Alzheimer’s disease is a devastating and serious condition that affects millions of people all over the world. Most of those affected are over the age of 65, although early onset Alzheimer’s can occur in younger people. There is no cure for Alzheimer’s disease, and the condition will become progressively worse until it leads to death. It is estimated that one in 85 people throughout the world will have Alzheimer’s disease by 2050.
Perhaps the most insidious thing about Alzheimer’s disease is how slowly it progresses and how it is often difficult to diagnose in its early stages. It’s easy to write off someone who is in the early stages of the disease as merely absent-minded and forgetful, so it’s important to be able to recognize the symptoms of Alzheimer’s so that a person with the disease can receive the help that he or she will need to live comfortably.

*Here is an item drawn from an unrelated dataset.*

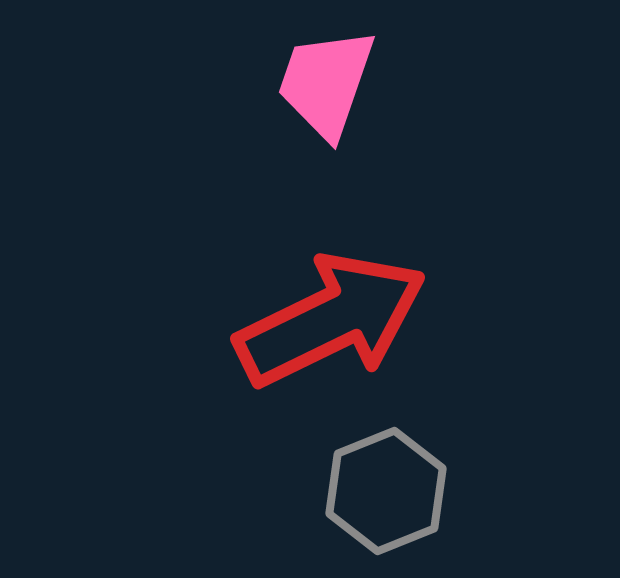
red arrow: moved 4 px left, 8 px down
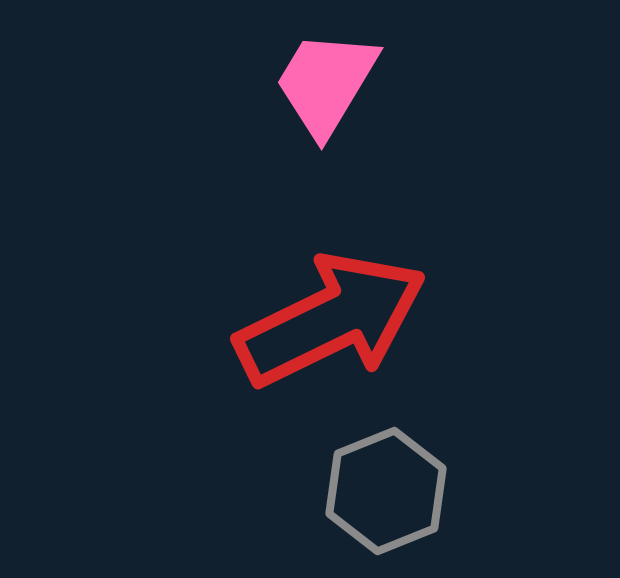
pink trapezoid: rotated 12 degrees clockwise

Memory lapses happen to everybody once in a while. People forget where they put their car keys, or they may forget about an appointment with their doctor. Poor memory isn’t a clear indicator that a person is developing Alzheimer’s disease, but it can be a symptom if it gets progressively worse. Signs that there may be a serious problem include repeating statements and questions several times without realizing that they’ve been mentioned before, completely forgetting conversations and obligations and forgetting the names of family members and common household objects.

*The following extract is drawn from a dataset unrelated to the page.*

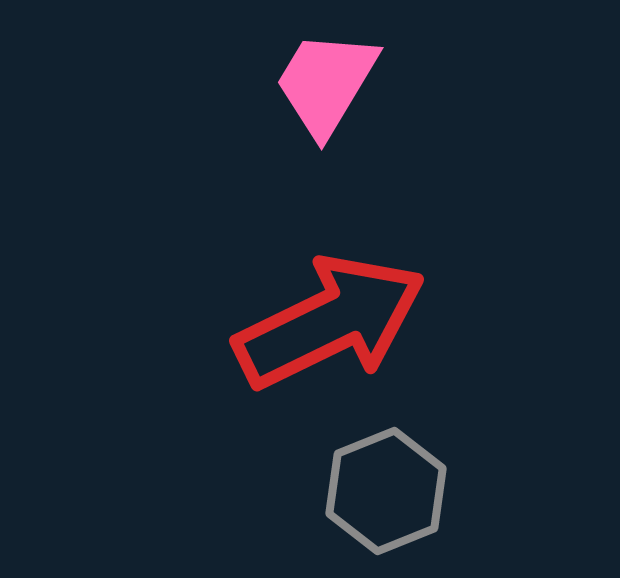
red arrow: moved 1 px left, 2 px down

People with Alzheimer’s often lose track of what day or season it is, and they may even forget about their current living circumstances. They also misinterpret what they see and become lost even in familiar surroundings.
Writing and Speaking
A person with Alzheimer’s disease will also have trouble finding the right words when speaking and become frustrated when they cannot carry on a normal conversation because of it. The ability to write and read is eventually lost as well.

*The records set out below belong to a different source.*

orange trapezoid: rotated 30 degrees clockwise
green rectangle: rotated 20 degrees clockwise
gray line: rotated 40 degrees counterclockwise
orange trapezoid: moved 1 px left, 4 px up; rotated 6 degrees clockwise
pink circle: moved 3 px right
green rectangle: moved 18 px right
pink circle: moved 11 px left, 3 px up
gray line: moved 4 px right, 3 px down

Thinking and Concentrating
Those with Alzheimer’s will also have difficulty thinking, reasoning and concentrating, especially when it comes to numbers and other abstract concepts. This makes doing things such as managing finances incredibly difficult.
Difficulty performing Familiar Tasks
Alzheimer’s disease can also prevent one’s ability to perform once-familiar tasks. Preparing meals, playing a favorite game and sometimes even getting dressed may all become exceedingly difficult.
In the later stages of Alzheimer’s, a person may undergo changes in their mood and personality. These can be drastic and include everything from depression and social withdrawal to a loss of inhibitions, aggressive behavior and delusions.
Alzheimer’s can be a very frightening and devastating disease, especially if it goes unnoticed and untreated in its early stages. While there is no cure for Alzheimer’s disease, being able to recognize the symptoms is crucial to help sufferers maintain a healthy life for as long as they can.